Once upon a time, investment banks such as Goldman Sachs existed to serve clients. Eventually, these groups figured out that borrowing was easy and that trading for themselves was more lucrative than working with companies for fees. Thursday's first-quarter results from Goldman, the model of client adviser turned investor, shows how far investment banks have returned to their heritage.
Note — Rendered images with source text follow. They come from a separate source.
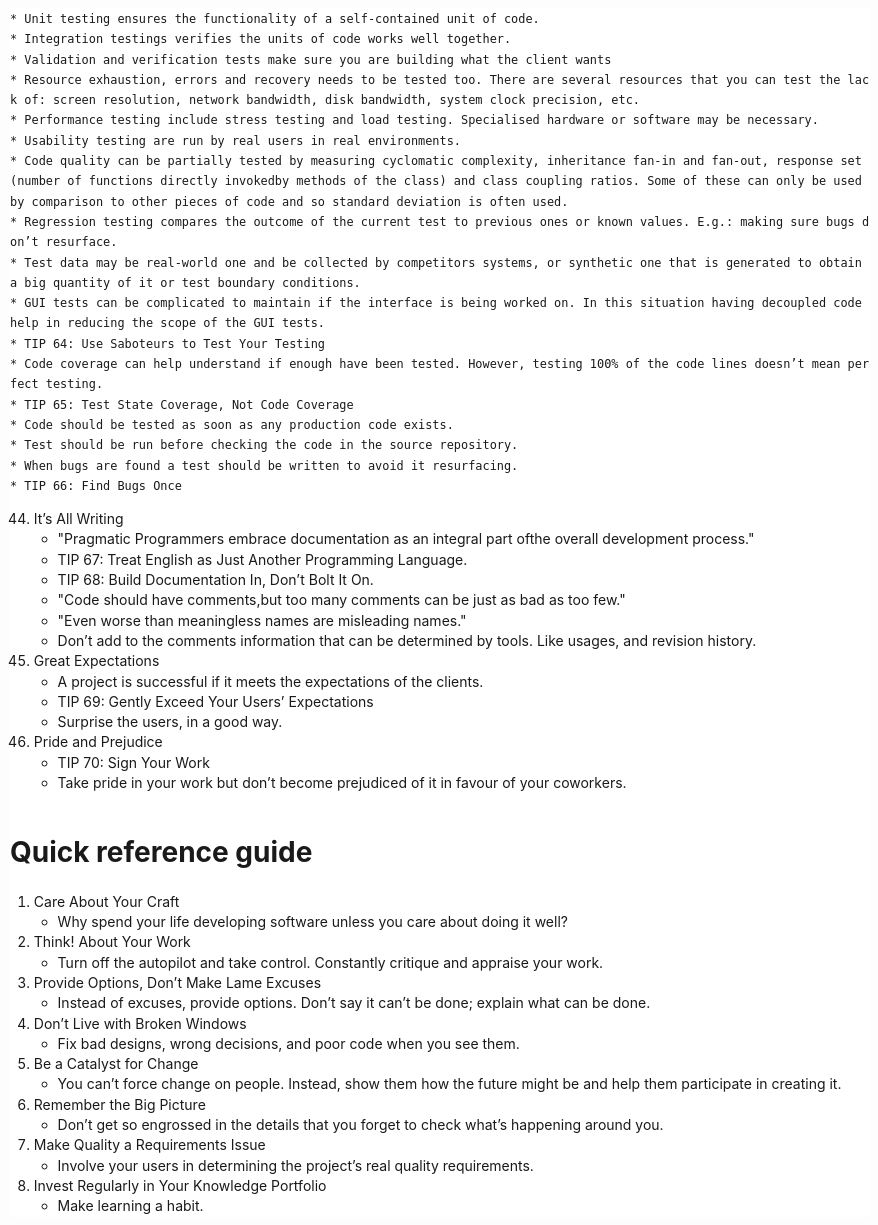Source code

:     * Unit testing ensures the functionality of a self-contained unit of code.
    * Integration testings verifies the units of code works well together.
    * Validation and verification tests make sure you are building what the client wants
    * Resource exhaustion, errors and recovery needs to be tested too. There are several resources that you can test the lack of: screen resolution, network bandwidth, disk bandwidth, system clock precision, etc.
    * Performance testing include stress testing and load testing. Specialised hardware or software may be necessary.
    * Usability testing are run by real users in real environments.
    * Code quality can be partially tested by measuring cyclomatic complexity, inheritance fan-in and fan-out, response set (number of functions directly invokedby methods of the class) and class coupling ratios. Some of these can only be used by comparison to other pieces of code and so standard deviation is often used.
    * Regression testing compares the outcome of the current test to previous ones or known values. E.g.: making sure bugs don’t resurface.
    * Test data may be real-world one and be collected by competitors systems, or synthetic one that is generated to obtain a big quantity of it or test boundary conditions.
    * GUI tests can be complicated to maintain if the interface is being worked on. In this situation having decoupled code help in reducing the scope of the GUI tests.
    * TIP 64: Use Saboteurs to Test Your Testing
    * Code coverage can help understand if enough have been tested. However, testing 100% of the code lines doesn’t mean perfect testing.
    * TIP 65: Test State Coverage, Not Code Coverage
    * Code should be tested as soon as any production code exists.
    * Test should be run before checking the code in the source repository.
    * When bugs are found a test should be written to avoid it resurfacing.
    * TIP 66: Find Bugs Once
44. It’s All Writing
    * "Pragmatic Programmers embrace documentation as an integral part ofthe overall development process."
    * TIP 67: Treat English as Just Another Programming Language.
    * TIP 68: Build Documentation In, Don’t Bolt It On.
    * "Code should have comments,but too many comments can be just as bad as too few."
    * "Even worse than meaningless names are misleading names."
    * Don’t add to the comments information that can be determined by tools. Like usages, and revision history.
45. Great Expectations
    * A project is successful if it meets the expectations of the clients.
    * TIP 69: Gently Exceed Your Users’ Expectations
    * Surprise the users, in a good way.
46. Pride and Prejudice
    * TIP 70: Sign Your Work
    * Take pride in your work but don’t become prejudiced of it in favour of your coworkers.

# Quick reference guide

1. Care About Your Craft
	* Why spend your life developing software unless you care about doing it well?
2. Think! About Your Work
	* Turn off the autopilot and take control. Constantly critique and appraise your work.
3. Provide Options, Don’t Make Lame Excuses
	* Instead of excuses, provide options. Don’t say it can’t be done; explain what can be done.
4. Don’t Live with Broken Windows
	* Fix bad designs, wrong decisions, and poor code when you see them.
5. Be a Catalyst for Change
	* You can’t force change on people. Instead, show them how the future might be and help them participate in creating it.
6. Remember the Big Picture
	* Don’t get so engrossed in the details that you forget to check what’s happening around you.
7. Make Quality a Requirements Issue
	* Involve your users in determining the project’s real quality requirements.
8. Invest Regularly in Your Knowledge Portfolio
	* Make learning a habit.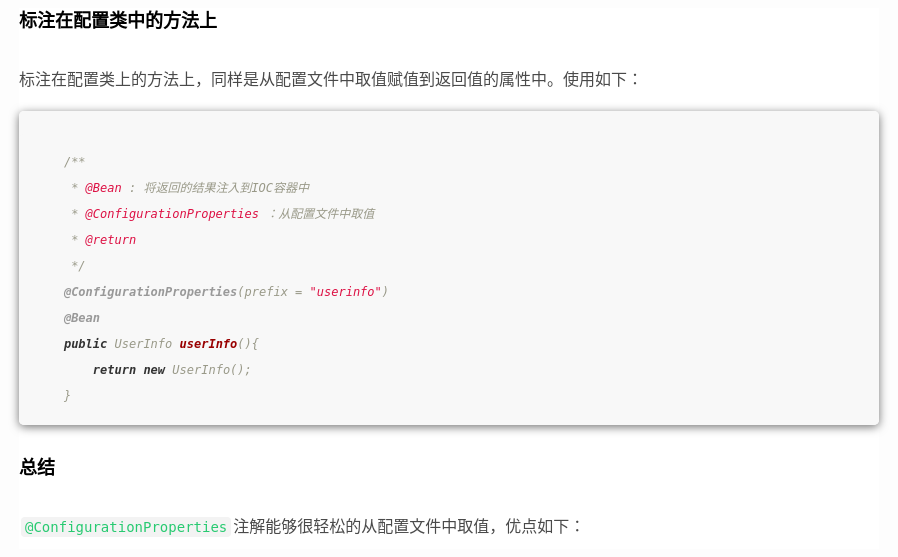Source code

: <span/></code></pre>
<h4 data-tool="mdnice编辑器" style="margin-bottom: 15px; padding: 0px; font-weight: bold; color: black; font-size: 18px; margin-top: 30px;"><span class="prefix" style="display: none;"></span><span class="content">标注在配置类中的方法上</span><span class="suffix" style="display: none;"></span></h4>
<p data-tool="mdnice编辑器" style="font-size: 16px; padding-bottom: 8px; margin: 0; padding-top: 1em; color: rgb(74,74,74); line-height: 1.75em;">标注在配置类上的方法上，同样是从配置文件中取值赋值到返回值的属性中。使用如下：</p>
<pre class="custom" data-tool="mdnice编辑器" style="margin-top: 10px; margin-bottom: 10px; border-radius: 5px; box-shadow: rgba(0, 0, 0, 0.55) 0px 2px 10px;"><span style="display: block; background: url(https://my-wechat.mdnice.com/point.png); height: 30px; width: 100%; background-size: 40px; background-repeat: no-repeat; background-color: #f8f8f8; margin-bottom: -7px; border-radius: 5px; background-position: 10px 10px;"></span><code class="hljs" style="overflow-x: auto; padding: 16px; color: #333; display: block; font-family: Operator Mono, Consolas, Monaco, Menlo, monospace; font-size: 12px; -webkit-overflow-scrolling: touch; padding-top: 15px; background: #f8f8f8; border-radius: 5px;">    <span class="hljs-comment" style="color: #998; font-style: italic; line-height: 26px;">/**
<span/>     * <span class="hljs-doctag" style="color: #d14; line-height: 26px;">@Bean</span> : 将返回的结果注入到IOC容器中
<span/>     * <span class="hljs-doctag" style="color: #d14; line-height: 26px;">@ConfigurationProperties</span> ：从配置文件中取值
<span/>     * <span class="hljs-doctag" style="color: #d14; line-height: 26px;">@return</span>
<span/>     */</span>
<span/>    <span class="hljs-meta" style="color: #999; font-weight: bold; line-height: 26px;">@ConfigurationProperties</span>(prefix = <span class="hljs-string" style="color: #d14; line-height: 26px;">"userinfo"</span>)
<span/>    <span class="hljs-meta" style="color: #999; font-weight: bold; line-height: 26px;">@Bean</span>
<span/>    <span class="hljs-function" style="line-height: 26px;"><span class="hljs-keyword" style="color: #333; font-weight: bold; line-height: 26px;">public</span> UserInfo <span class="hljs-title" style="color: #900; font-weight: bold; line-height: 26px;">userInfo</span><span class="hljs-params" style="line-height: 26px;">()</span></span>{
<span/>        <span class="hljs-keyword" style="color: #333; font-weight: bold; line-height: 26px;">return</span> <span class="hljs-keyword" style="color: #333; font-weight: bold; line-height: 26px;">new</span> UserInfo();
<span/>    }
<span/></code></pre>
<h4 data-tool="mdnice编辑器" style="margin-bottom: 15px; padding: 0px; font-weight: bold; color: black; font-size: 18px; margin-top: 30px;"><span class="prefix" style="display: none;"></span><span class="content">总结</span><span class="suffix" style="display: none;"></span></h4>
<p data-tool="mdnice编辑器" style="font-size: 16px; padding-bottom: 8px; margin: 0; padding-top: 1em; color: rgb(74,74,74); line-height: 1.75em;"><code style="font-size: 14px; word-wrap: break-word; padding: 2px 4px; border-radius: 4px; margin: 0 2px; background-color: rgba(27,31,35,.05); font-family: Operator Mono, Consolas, Monaco, Menlo, monospace; word-break: break-all; color: #28ca71;">@ConfigurationProperties</code>注解能够很轻松的从配置文件中取值，优点如下：</p>
<ol data-tool="mdnice编辑器" style="margin-top: 8px; margin-bottom: 8px; padding-left: 25px; color: black; list-style-type: decimal;">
Goldman's strong earnings were driven by good performances from straightforward client activities - M&A advice, and stock and bond underwriting. In the first quarter, Goldman earned $961m advising on deals and another $944m from debt and equity offerings. In the same period in 2007 (Goldman's best first quarter before the crisis) those figures were lower, at $861m and $855m respectively. That is noteworthy, particularly in M&A. While bulge bracket rivals have shrunk or seen star bankers leave for boutiques, Goldman continues to thrive.

Those core investment banking functions now account for 18 per cent of revenue, up from 14 per cent eight years ago. At the same time another safe business, asset management, has seen its revenue proportion jump more sharply, almost doubling to 15 per cent.

Perhaps surprisingly, the share of Goldman's trading and principal investing units has fallen from 74 per cent only to 63 per cent. But crucially, Goldman is a smaller business. First-quarter revenue of nearly $10.6bn (a strong number) is down almost a fifth from 2017.

The balance sheet has also changed. As Goldman noted in a recent investor presentation, even with a smaller asset base, the company's equity is up 85 per cent since 2007. That has pushed return on equity down from 38 per cent in the first quarter of 2007 to (a still very decent) 14.7 per cent this time around.

So Goldman - smaller, funded by more equity and shifting from investment to client servicing - is finding a post-crisis business model that works. But contrast its progress with that of Blackstone, Wall Street's latest darling. First-quarter profits, also reported on Thursday, rose 130 per cent, driven both strong debt and equity markets and Blackstone's own investment prowess. In good times, investing is an alluring business. But Goldman's client roster must be pleased to have the company's attention back.